▸ TASK ITEM
Set down each entry from the block beneath, exactly as written.

▸ DATA PROVIDED
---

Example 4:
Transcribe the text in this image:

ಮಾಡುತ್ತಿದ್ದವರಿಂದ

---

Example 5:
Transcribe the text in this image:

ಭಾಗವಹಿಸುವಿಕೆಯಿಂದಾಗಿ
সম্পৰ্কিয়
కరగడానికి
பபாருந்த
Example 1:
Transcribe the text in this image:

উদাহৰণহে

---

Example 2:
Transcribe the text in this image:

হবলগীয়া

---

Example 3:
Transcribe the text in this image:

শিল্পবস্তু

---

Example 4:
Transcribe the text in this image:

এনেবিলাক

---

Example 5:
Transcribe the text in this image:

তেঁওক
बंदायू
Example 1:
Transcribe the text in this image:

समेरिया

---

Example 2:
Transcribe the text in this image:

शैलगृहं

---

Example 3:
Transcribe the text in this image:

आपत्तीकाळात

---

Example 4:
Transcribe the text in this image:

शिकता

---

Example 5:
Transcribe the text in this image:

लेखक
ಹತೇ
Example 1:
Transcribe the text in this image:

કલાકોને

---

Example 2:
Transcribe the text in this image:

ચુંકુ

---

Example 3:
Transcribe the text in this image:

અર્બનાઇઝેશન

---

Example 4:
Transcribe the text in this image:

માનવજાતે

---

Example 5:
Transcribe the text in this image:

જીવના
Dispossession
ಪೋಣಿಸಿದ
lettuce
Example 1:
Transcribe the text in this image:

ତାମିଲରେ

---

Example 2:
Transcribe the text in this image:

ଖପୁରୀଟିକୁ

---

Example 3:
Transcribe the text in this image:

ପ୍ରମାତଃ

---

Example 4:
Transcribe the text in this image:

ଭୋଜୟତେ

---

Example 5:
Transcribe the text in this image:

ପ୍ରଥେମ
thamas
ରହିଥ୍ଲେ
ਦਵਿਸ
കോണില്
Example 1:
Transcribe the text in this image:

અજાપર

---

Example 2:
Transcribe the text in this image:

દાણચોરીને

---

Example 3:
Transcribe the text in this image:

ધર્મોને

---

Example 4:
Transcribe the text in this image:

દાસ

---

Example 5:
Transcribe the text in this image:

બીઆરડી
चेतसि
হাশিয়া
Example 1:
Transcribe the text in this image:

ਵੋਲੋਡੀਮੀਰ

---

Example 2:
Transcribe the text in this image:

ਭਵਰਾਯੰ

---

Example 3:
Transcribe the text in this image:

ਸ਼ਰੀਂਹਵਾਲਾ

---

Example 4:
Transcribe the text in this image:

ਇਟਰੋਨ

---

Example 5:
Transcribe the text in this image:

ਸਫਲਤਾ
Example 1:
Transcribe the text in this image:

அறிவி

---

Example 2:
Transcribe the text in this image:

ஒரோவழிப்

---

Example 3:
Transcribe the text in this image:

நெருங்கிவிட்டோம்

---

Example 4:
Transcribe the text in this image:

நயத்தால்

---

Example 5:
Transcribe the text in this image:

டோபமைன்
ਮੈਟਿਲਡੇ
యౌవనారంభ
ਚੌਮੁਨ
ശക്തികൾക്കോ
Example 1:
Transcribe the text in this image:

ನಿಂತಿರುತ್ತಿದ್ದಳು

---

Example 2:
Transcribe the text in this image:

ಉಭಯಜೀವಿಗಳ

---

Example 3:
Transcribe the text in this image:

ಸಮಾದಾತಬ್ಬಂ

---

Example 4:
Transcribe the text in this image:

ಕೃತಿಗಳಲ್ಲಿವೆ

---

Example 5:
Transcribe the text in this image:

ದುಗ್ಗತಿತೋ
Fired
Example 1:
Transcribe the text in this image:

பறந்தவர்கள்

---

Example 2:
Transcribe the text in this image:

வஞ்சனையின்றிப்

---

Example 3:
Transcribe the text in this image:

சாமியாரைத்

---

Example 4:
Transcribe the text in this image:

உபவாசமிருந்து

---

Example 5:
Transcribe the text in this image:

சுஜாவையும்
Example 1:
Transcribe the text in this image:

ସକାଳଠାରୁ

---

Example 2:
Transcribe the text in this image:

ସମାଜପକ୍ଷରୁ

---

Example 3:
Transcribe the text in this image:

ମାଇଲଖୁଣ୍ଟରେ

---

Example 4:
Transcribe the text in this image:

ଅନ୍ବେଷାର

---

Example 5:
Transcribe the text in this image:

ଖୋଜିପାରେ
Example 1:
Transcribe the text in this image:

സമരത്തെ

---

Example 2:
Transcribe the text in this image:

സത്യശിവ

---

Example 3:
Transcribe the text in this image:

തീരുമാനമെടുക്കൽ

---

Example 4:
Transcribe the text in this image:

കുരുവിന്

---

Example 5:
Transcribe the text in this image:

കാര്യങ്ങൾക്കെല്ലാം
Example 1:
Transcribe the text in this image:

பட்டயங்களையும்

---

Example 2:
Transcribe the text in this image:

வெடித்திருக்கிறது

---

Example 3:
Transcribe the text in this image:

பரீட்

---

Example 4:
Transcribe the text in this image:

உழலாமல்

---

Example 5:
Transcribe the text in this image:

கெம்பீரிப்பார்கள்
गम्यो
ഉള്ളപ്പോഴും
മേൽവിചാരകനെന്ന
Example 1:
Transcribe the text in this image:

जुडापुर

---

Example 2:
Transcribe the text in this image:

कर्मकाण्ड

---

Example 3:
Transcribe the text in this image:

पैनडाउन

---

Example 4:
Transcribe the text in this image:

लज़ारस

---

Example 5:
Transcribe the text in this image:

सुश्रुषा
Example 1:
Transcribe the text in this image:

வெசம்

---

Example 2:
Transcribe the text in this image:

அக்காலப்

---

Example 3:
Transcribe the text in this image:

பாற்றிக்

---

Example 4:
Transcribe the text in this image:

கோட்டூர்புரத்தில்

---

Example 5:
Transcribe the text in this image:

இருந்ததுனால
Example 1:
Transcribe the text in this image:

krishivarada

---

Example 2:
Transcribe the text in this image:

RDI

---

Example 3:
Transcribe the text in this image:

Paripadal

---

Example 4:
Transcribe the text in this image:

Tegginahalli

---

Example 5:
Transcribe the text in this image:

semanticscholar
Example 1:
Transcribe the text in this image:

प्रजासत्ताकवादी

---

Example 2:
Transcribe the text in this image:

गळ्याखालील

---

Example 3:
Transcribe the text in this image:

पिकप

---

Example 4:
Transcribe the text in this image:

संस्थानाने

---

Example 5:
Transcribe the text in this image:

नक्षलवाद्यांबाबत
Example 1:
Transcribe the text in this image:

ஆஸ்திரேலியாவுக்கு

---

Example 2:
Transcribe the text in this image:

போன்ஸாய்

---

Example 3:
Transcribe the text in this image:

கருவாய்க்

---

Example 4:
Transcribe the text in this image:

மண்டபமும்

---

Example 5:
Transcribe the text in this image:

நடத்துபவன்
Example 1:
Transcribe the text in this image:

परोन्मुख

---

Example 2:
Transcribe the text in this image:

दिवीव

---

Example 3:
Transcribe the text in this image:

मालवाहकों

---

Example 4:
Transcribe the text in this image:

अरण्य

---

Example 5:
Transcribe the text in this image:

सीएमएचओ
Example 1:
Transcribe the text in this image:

▸ ANSWER SPACE
---

Example 4:
Transcribe the text in this image:

ಮಾಡುತ್ತಿದ್ದವರಿಂದ

---

Example 5:
Transcribe the text in this image:

ಭಾಗವಹಿಸುವಿಕೆಯಿಂದಾಗಿ
সম্পৰ্কিয়
కరగడానికి
பபாருந்த
Example 1:
Transcribe the text in this image:

উদাহৰণহে

---

Example 2:
Transcribe the text in this image:

হবলগীয়া

---

Example 3:
Transcribe the text in this image:

শিল্পবস্তু

---

Example 4:
Transcribe the text in this image:

এনেবিলাক

---

Example 5:
Transcribe the text in this image:

তেঁওক
बंदायू
Example 1:
Transcribe the text in this image:

समेरिया

---

Example 2:
Transcribe the text in this image:

शैलगृहं

---

Example 3:
Transcribe the text in this image:

आपत्तीकाळात

---

Example 4:
Transcribe the text in this image:

शिकता

---

Example 5:
Transcribe the text in this image:

लेखक
ಹತೇ
Example 1:
Transcribe the text in this image:

કલાકોને

---

Example 2:
Transcribe the text in this image:

ચુંકુ

---

Example 3:
Transcribe the text in this image:

અર્બનાઇઝેશન

---

Example 4:
Transcribe the text in this image:

માનવજાતે

---

Example 5:
Transcribe the text in this image:

જીવના
Dispossession
ಪೋಣಿಸಿದ
lettuce
Example 1:
Transcribe the text in this image:

ତାମିଲରେ

---

Example 2:
Transcribe the text in this image:

ଖପୁରୀଟିକୁ

---

Example 3:
Transcribe the text in this image:

ପ୍ରମାତଃ

---

Example 4:
Transcribe the text in this image:

ଭୋଜୟତେ

---

Example 5:
Transcribe the text in this image:

ପ୍ରଥେମ
thamas
ରହିଥ୍ଲେ
ਦਵਿਸ
കോണില്
Example 1:
Transcribe the text in this image:

અજાપર

---

Example 2:
Transcribe the text in this image:

દાણચોરીને

---

Example 3:
Transcribe the text in this image:

ધર્મોને

---

Example 4:
Transcribe the text in this image:

દાસ

---

Example 5:
Transcribe the text in this image:

બીઆરડી
चेतसि
হাশিয়া
Example 1:
Transcribe the text in this image:

ਵੋਲੋਡੀਮੀਰ

---

Example 2:
Transcribe the text in this image:

ਭਵਰਾਯੰ

---

Example 3:
Transcribe the text in this image:

ਸ਼ਰੀਂਹਵਾਲਾ

---

Example 4:
Transcribe the text in this image:

ਇਟਰੋਨ

---

Example 5:
Transcribe the text in this image:

ਸਫਲਤਾ
Example 1:
Transcribe the text in this image:

அறிவி

---

Example 2:
Transcribe the text in this image:

ஒரோவழிப்

---

Example 3:
Transcribe the text in this image:

நெருங்கிவிட்டோம்

---

Example 4:
Transcribe the text in this image:

நயத்தால்

---

Example 5:
Transcribe the text in this image:

டோபமைன்
ਮੈਟਿਲਡੇ
యౌవనారంభ
ਚੌਮੁਨ
ശക്തികൾക്കോ
Example 1:
Transcribe the text in this image:

ನಿಂತಿರುತ್ತಿದ್ದಳು

---

Example 2:
Transcribe the text in this image:

ಉಭಯಜೀವಿಗಳ

---

Example 3:
Transcribe the text in this image:

ಸಮಾದಾತಬ್ಬಂ

---

Example 4:
Transcribe the text in this image:

ಕೃತಿಗಳಲ್ಲಿವೆ

---

Example 5:
Transcribe the text in this image:

ದುಗ್ಗತಿತೋ
Fired
Example 1:
Transcribe the text in this image:

பறந்தவர்கள்

---

Example 2:
Transcribe the text in this image:

வஞ்சனையின்றிப்

---

Example 3:
Transcribe the text in this image:

சாமியாரைத்

---

Example 4:
Transcribe the text in this image:

உபவாசமிருந்து

---

Example 5:
Transcribe the text in this image:

சுஜாவையும்
Example 1:
Transcribe the text in this image:

ସକାଳଠାରୁ

---

Example 2:
Transcribe the text in this image:

ସମାଜପକ୍ଷରୁ

---

Example 3:
Transcribe the text in this image:

ମାଇଲଖୁଣ୍ଟରେ

---

Example 4:
Transcribe the text in this image:

ଅନ୍ବେଷାର

---

Example 5:
Transcribe the text in this image:

ଖୋଜିପାରେ
Example 1:
Transcribe the text in this image:

സമരത്തെ

---

Example 2:
Transcribe the text in this image:

സത്യശിവ

---

Example 3:
Transcribe the text in this image:

തീരുമാനമെടുക്കൽ

---

Example 4:
Transcribe the text in this image:

കുരുവിന്

---

Example 5:
Transcribe the text in this image:

കാര്യങ്ങൾക്കെല്ലാം
Example 1:
Transcribe the text in this image:

பட்டயங்களையும்

---

Example 2:
Transcribe the text in this image:

வெடித்திருக்கிறது

---

Example 3:
Transcribe the text in this image:

பரீட்

---

Example 4:
Transcribe the text in this image:

உழலாமல்

---

Example 5:
Transcribe the text in this image:

கெம்பீரிப்பார்கள்
गम्यो
ഉള്ളപ്പോഴും
മേൽവിചാരകനെന്ന
Example 1:
Transcribe the text in this image:

जुडापुर

---

Example 2:
Transcribe the text in this image:

कर्मकाण्ड

---

Example 3:
Transcribe the text in this image:

पैनडाउन

---

Example 4:
Transcribe the text in this image:

लज़ारस

---

Example 5:
Transcribe the text in this image:

सुश्रुषा
Example 1:
Transcribe the text in this image:

வெசம்

---

Example 2:
Transcribe the text in this image:

அக்காலப்

---

Example 3:
Transcribe the text in this image:

பாற்றிக்

---

Example 4:
Transcribe the text in this image:

கோட்டூர்புரத்தில்

---

Example 5:
Transcribe the text in this image:

இருந்ததுனால
Example 1:
Transcribe the text in this image:

krishivarada

---

Example 2:
Transcribe the text in this image:

RDI

---

Example 3:
Transcribe the text in this image:

Paripadal

---

Example 4:
Transcribe the text in this image:

Tegginahalli

---

Example 5:
Transcribe the text in this image:

semanticscholar
Example 1:
Transcribe the text in this image:

प्रजासत्ताकवादी

---

Example 2:
Transcribe the text in this image:

गळ्याखालील

---

Example 3:
Transcribe the text in this image:

पिकप

---

Example 4:
Transcribe the text in this image:

संस्थानाने

---

Example 5:
Transcribe the text in this image:

नक्षलवाद्यांबाबत
Example 1:
Transcribe the text in this image:

ஆஸ்திரேலியாவுக்கு

---

Example 2:
Transcribe the text in this image:

போன்ஸாய்

---

Example 3:
Transcribe the text in this image:

கருவாய்க்

---

Example 4:
Transcribe the text in this image:

மண்டபமும்

---

Example 5:
Transcribe the text in this image:

நடத்துபவன்
Example 1:
Transcribe the text in this image:

परोन्मुख

---

Example 2:
Transcribe the text in this image:

दिवीव

---

Example 3:
Transcribe the text in this image:

मालवाहकों

---

Example 4:
Transcribe the text in this image:

अरण्य

---

Example 5:
Transcribe the text in this image:

सीएमएचओ
Example 1:
Transcribe the text in this image:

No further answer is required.